By Stina Chyn | August 6, 2003

Sometimes things just appear out of nowhere. Cars, pedestrians, road kill, and credit card bills have a tendency to manifest themselves unexpectedly. In some cases, you’re given some kind of signal, allowing you to anticipate the actions of an oncoming vehicle or a person who is standing too close to the intersection. But because you’re not psychic, their abrupt actions usually catch you off guard. Once in a while, a film’s narrative will also appear out of nowhere, and depending on how the film begins, you’ll find the immediate plunge into action either refreshing or confusing.
The very beginning of William Minsky’s film “Purple Gas” is an audiovisual exposition that provides the context from which the narrative develops. The narrator’s scruffy, nasal voice explains that in the 1940’s, a cheap kind of gas was developed for farmers and their non-commercial vehicles’ consumption. Known as Purple Gas, because of a colored dye added into the special petroleum, it became very popular among locals in the 70s when gas prices skyrocketed. The local government dispatched Regulators to track down and dispose of anyone that might be putting Purple Gas to illegal use. The most notorious of the enforcers is The Regulator.
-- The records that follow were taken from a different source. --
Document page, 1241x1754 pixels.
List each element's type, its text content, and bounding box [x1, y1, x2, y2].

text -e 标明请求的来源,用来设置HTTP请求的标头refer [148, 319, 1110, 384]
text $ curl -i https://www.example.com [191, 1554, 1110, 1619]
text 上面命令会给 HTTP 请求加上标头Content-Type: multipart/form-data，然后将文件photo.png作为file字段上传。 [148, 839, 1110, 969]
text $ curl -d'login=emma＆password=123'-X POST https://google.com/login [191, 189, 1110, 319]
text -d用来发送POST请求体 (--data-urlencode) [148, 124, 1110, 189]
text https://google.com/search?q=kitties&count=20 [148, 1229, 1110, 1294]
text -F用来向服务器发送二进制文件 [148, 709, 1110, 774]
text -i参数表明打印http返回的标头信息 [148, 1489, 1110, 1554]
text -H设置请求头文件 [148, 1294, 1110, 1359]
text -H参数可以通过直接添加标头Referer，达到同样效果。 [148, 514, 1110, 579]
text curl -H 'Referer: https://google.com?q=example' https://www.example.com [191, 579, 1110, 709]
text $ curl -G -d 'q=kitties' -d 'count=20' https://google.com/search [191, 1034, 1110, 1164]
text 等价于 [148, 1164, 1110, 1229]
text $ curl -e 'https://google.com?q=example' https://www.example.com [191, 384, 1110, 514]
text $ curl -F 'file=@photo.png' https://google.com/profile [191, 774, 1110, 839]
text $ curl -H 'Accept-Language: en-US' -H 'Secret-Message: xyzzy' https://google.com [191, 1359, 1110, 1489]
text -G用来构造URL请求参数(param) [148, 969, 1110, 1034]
Shortly after the narration portion (which would make a great “Reefer Madness” spin-off itself) presents the background information, the rest of the film commences. The key players in the film are The Regulator (Dana Andersen), Purple Gas fanatics/thieves Cole (Josh Dean) and Deke (Belinda Cornish), and Paulie (Donovan Workun) the gas station attendant. The plot isn’t complicated, but it takes several scenes for the viewer to make sense of the images he’s just seen and how they’re related to each other. For instance, the first scene immediately following the exposition presents The Regulator’s first victim. This scene is supposed to be a transition between the exposition and the rest of the film, but it doesn’t completely accomplish its task because the viewer will not necessarily make the connection between the two scenes. It takes about ten more minutes for you to remember the part about purple gas.
Minsky’s film does get better the more of it that you watch; the acting is even quite good in a barn scene with Cole and Paulie. Minsky also incorporates a variety off unconventional camera angles that contribute to the unsettling tone of the film. There’s an impressive action sequence where Cole and Deke hijack two trucks that are transporting the gas. Ultimately, though, awkward lighting, weaknesses in the audio of some scenes, spots of mediocre dialogue, and an ending that doesn’t go anywhere particularly pleasing to the viewer make it difficult to really enjoy Minsky’s ode to unattractive renegade law enforcement personnel.
“Purple Gas” isn’t without its good qualities—including some very entertaining outtakes during the ending credits—but you’d probably prefer to watch a film whose parts are as strong as the whole, and whose story doesn’t just appear out of nowhere.